The finding said the state wants to keep a small percentage of its royalty in value because of higher royalty values for some leases and “to obtain pricing and other information from in-value disposition for comparison purposes.”

Volumes available for RIK disposition are limited to 95% of total royalty oil available.

Another constraint is that the volume of royalty oil expected is based on a forecast.

Also, royalty forecasts vary seasonally as North Slope oil production varies - peaking in the winter and declining in the summer.

In-state refining

There are five active in-state refineries, the finding said, three of which produce refined petroleum products - Marathon’s Kenai refinery, Petro Star’s North Pole refinery and Petro Star’s Valdez refinery. “Hilcorp and ConocoPhillips operate small topping plants on the North Slope that primarily support oil industry operations and are mostly geographically limited to the North Slope,” the finding said.

Marathon’s Kenai refinery, unlike those in North Pole and Valdez, is not tied into the trans-Alaska pipeline system.

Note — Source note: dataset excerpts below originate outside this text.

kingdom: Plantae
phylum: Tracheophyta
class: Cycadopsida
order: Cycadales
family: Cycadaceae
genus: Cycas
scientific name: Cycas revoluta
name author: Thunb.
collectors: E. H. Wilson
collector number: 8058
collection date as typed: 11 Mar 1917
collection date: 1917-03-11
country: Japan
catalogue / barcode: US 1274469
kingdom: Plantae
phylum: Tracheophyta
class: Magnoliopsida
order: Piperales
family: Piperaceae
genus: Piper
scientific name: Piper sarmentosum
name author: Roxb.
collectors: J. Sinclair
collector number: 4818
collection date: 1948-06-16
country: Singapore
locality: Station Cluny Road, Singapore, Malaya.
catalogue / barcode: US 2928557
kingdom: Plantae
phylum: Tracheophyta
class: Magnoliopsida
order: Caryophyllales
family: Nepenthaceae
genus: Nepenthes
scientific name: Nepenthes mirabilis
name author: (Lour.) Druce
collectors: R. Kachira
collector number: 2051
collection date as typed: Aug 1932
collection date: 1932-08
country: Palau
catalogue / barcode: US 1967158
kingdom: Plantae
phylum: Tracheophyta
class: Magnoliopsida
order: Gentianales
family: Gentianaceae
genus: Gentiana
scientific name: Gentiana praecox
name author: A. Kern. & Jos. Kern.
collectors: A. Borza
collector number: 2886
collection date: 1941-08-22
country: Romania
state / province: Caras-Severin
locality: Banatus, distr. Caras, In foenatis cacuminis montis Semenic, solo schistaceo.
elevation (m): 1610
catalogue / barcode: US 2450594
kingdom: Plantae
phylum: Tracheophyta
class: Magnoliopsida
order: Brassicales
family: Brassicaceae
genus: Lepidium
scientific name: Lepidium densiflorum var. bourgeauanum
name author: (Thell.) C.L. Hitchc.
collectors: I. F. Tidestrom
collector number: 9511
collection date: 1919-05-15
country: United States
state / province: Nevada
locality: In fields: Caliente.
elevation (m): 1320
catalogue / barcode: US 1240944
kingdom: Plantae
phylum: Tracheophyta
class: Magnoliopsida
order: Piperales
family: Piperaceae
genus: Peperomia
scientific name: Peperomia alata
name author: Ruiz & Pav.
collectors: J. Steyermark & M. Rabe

Since it does not draw feedstock directly from TAPS, some feedstock arrives over water allowing the Kenai refinery to source feedstock from the world market, the Valdez Marine Terminal or Cook Inlet. “While importation of non-Alaskan crude is possible at the Kenai refinery, it is a relatively infrequent event,” the finding said, with some 90% of the refinery’s crude coming from Alaska in recent years.

Because the Kenai refinery is not on TAPS, it cannot re-inject unprocessed crude back into the line, and most load the unrefined portion onto a ship for transport to another Marathon facility on the U.S. West Coast or sold to a third party.

And, while the North Pole and Valdez refineries are fueled with North Slope crude, Marathon fuels its refinery with Cook Inlet natural gas.

The finding said the Kenai refinery has a capacity of some 68,000 barrels of crude per day and produces some 59,000 barrels of refined product per day, the majority of which will be consumed in the Alaska market.

“The State of Alaska’s RIK has played a critical role in the development and continued operation of the Alaskan refining sector,” the finding said.

The state has a long history selling North Slope RIK to the Marathon refinery, having supplied ANS crude to that facility between July 1980 and January 1982, between January 1983 and December 1998 and since February 2014.

RIK oil sale procedure

The finding said DNR sought to determine in-state interest for RIK oil with an informal solicitation of interest in August 2020, a solicitation which generated responses from Hilcorp, ConocoPhillips, ExxonMobil, Petro Star and Marathon, with ExxonMobil, Petro Star and Marathon initially expressing interest in purchasing RIK.

“Ultimately, only Petro Star and Marathon continued RIK discussions with DNR in 2021,” the finding said.

The finding said DNR negotiated an RIK contract with Marathon which is expected to generate higher revenues than with RIV.